**Description of the task:** Pick out each line of the listing below that contains the string "label", matching case exactly.
------------------------------------------------------------
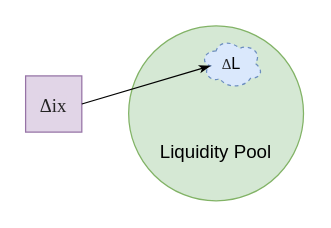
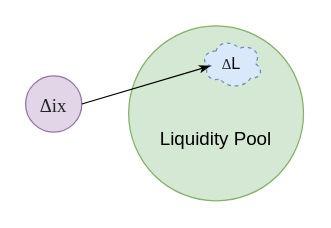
  <mxCell id="0" />
  <mxCell id="1" parent="0" />
  <mxCell id="2" value="" style="ellipse;whiteSpace=wrap;html=1;aspect=fixed;fillColor=#d5e8d4;strokeColor=#82b366;" parent="1" vertex="1"><mxGeometry x="102.5" y="20" width="140" height="140" as="geometry" /></mxCell>
  <mxCell id="3" value="&lt;span style=&quot;color: rgb(36, 36, 36); font-family: source-serif-pro, Georgia, Cambria, &amp;quot;Times New Roman&amp;quot;, Times, serif; letter-spacing: -0.06px; text-align: start; background-color: rgb(218, 232, 252);&quot;&gt;&lt;font&gt;Δ&lt;/font&gt;&lt;/span&gt;&lt;font style=&quot;font-size: 13px;&quot;&gt;L&lt;/font&gt;" style="ellipse;shape=cloud;whiteSpace=wrap;html=1;dashed=1;fillColor=#dae8fc;strokeColor=#6c8ebf;" parent="1" vertex="1"><mxGeometry x="160" y="30" width="50" height="40" as="geometry" /></mxCell>
- <mxCell id="4" value="&lt;font style=&quot;font-size: 15px;&quot;&gt;&lt;span style=&quot;color: rgb(36, 36, 36); font-family: source-serif-pro, Georgia, Cambria, &amp;quot;Times New Roman&amp;quot;, Times, serif; letter-spacing: -0.06px; text-align: start; background-color: rgb(225, 213, 231);&quot;&gt;&lt;font style=&quot;&quot;&gt;Δ&lt;/font&gt;&lt;/span&gt;&lt;span style=&quot;color: rgb(36, 36, 36); font-family: source-serif-pro, Georgia, Cambria, &amp;quot;Times New Roman&amp;quot;, Times, serif; letter-spacing: -0.06px; text-align: start; background-color: rgb(225, 213, 231);&quot;&gt;ix&lt;/span&gt;&lt;/font&gt;" style="whiteSpace=wrap;html=1;aspect=fixed;fillColor=#e1d5e7;strokeColor=#9673a6;rounded=0;" parent="1" vertex="1"><mxGeometry x="20" y="60" width="45" height="45" as="geometry" /></mxCell>
+ <mxCell id="4" value="&lt;font style=&quot;font-size: 15px;&quot;&gt;&lt;span style=&quot;color: rgb(36, 36, 36); font-family: source-serif-pro, Georgia, Cambria, &amp;quot;Times New Roman&amp;quot;, Times, serif; letter-spacing: -0.06px; text-align: start; background-color: rgb(225, 213, 231);&quot;&gt;&lt;font style=&quot;&quot;&gt;Δ&lt;/font&gt;&lt;/span&gt;&lt;span style=&quot;color: rgb(36, 36, 36); font-family: source-serif-pro, Georgia, Cambria, &amp;quot;Times New Roman&amp;quot;, Times, serif; letter-spacing: -0.06px; text-align: start; background-color: rgb(225, 213, 231);&quot;&gt;ix&lt;/span&gt;&lt;/font&gt;" style="ellipse;whiteSpace=wrap;html=1;aspect=fixed;fillColor=#e1d5e7;strokeColor=#9673a6;" parent="1" vertex="1"><mxGeometry x="20" y="60" width="45" height="45" as="geometry" /></mxCell>
  <mxCell id="5" value="" style="endArrow=classicThin;html=1;rounded=0;entryX=0.16;entryY=0.55;entryDx=0;entryDy=0;entryPerimeter=0;endFill=1;exitX=1;exitY=0.5;exitDx=0;exitDy=0;" parent="1" source="4" target="3" edge="1"><mxGeometry width="50" height="50" relative="1" as="geometry"><mxPoint x="55" y="90" as="sourcePoint" /><mxPoint x="105" y="40" as="targetPoint" /></mxGeometry></mxCell>
- <mxCell id="6" value="&lt;font style=&quot;font-size: 15px;&quot;&gt;Liquidity Pool&lt;/font&gt;" style="text;html=1;strokeColor=none;fillColor=none;align=center;verticalAlign=middle;whiteSpace=wrap;rounded=0;" parent="1" vertex="1"><mxGeometry x="106.25" y="100" width="132.5" height="40" as="geometry" /></mxCell>
+ <mxCell id="6" value="&lt;font style=&quot;font-size: 15px;&quot;&gt;Liquidity Pool&lt;/font&gt;" style="text;html=1;strokeColor=none;fillColor=none;align=center;verticalAlign=middle;whiteSpace=wrap;rounded=0;" parent="1" vertex="1"><mxGeometry x="106.25" y="90" width="132.5" height="40" as="geometry" /></mxCell>
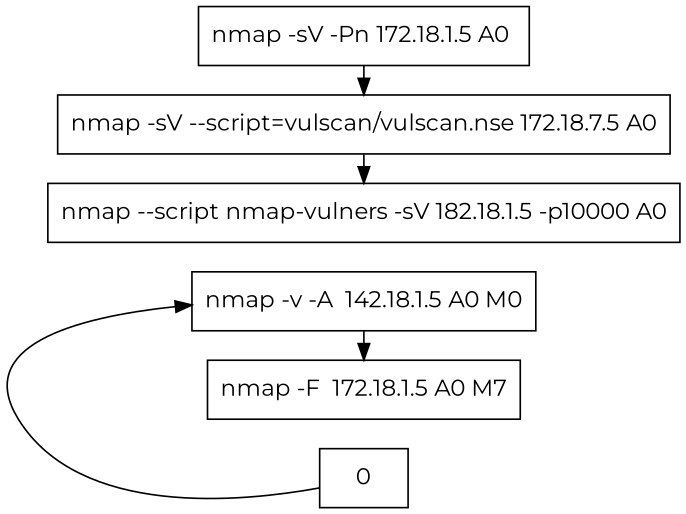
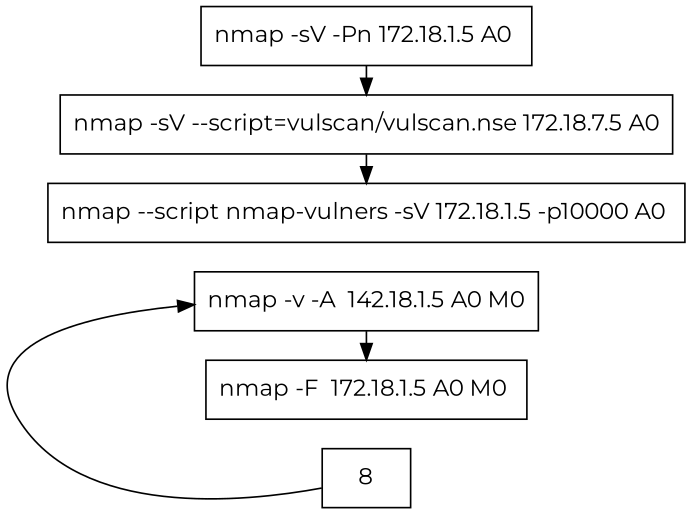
  digraph {
    fontname=Montserrat
    rankdir=LR
    node [fontname=Montserrat shape=box]
    edge [constraint=false fontname=Montserrat]
    n1 [label="nmap -v -A  142.18.1.5 A0 M0"]
-   n2 [label="nmap -F  172.18.1.5 A0 M7"]
+   n2 [label="nmap -F  172.18.1.5 A0 M0 "]
    n3 [label="nmap -sV -Pn 172.18.1.5 A0 "]
    n4 [label="nmap -sV --script=vulscan/vulscan.nse 172.18.7.5 A0"]
-   n5 [label="nmap --script nmap-vulners -sV 182.18.1.5 -p10000 A0"]
-   0
+   n5 [label="nmap --script nmap-vulners -sV 172.18.1.5 -p10000 A0 "]
+   0 [label=8]
    n1 -> n2
    n3 -> n4
    n4 -> n5
    0 -> n1
  }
------------------------------------------------------------
**Reply:**
    n1 [label="nmap -v -A  142.18.1.5 A0 M0"]
-   n2 [label="nmap -F  172.18.1.5 A0 M7"]
+   n2 [label="nmap -F  172.18.1.5 A0 M0 "]
    n3 [label="nmap -sV -Pn 172.18.1.5 A0 "]
    n4 [label="nmap -sV --script=vulscan/vulscan.nse 172.18.7.5 A0"]
-   n5 [label="nmap --script nmap-vulners -sV 182.18.1.5 -p10000 A0"]
+   n5 [label="nmap --script nmap-vulners -sV 172.18.1.5 -p10000 A0 "]
+   0 [label=8]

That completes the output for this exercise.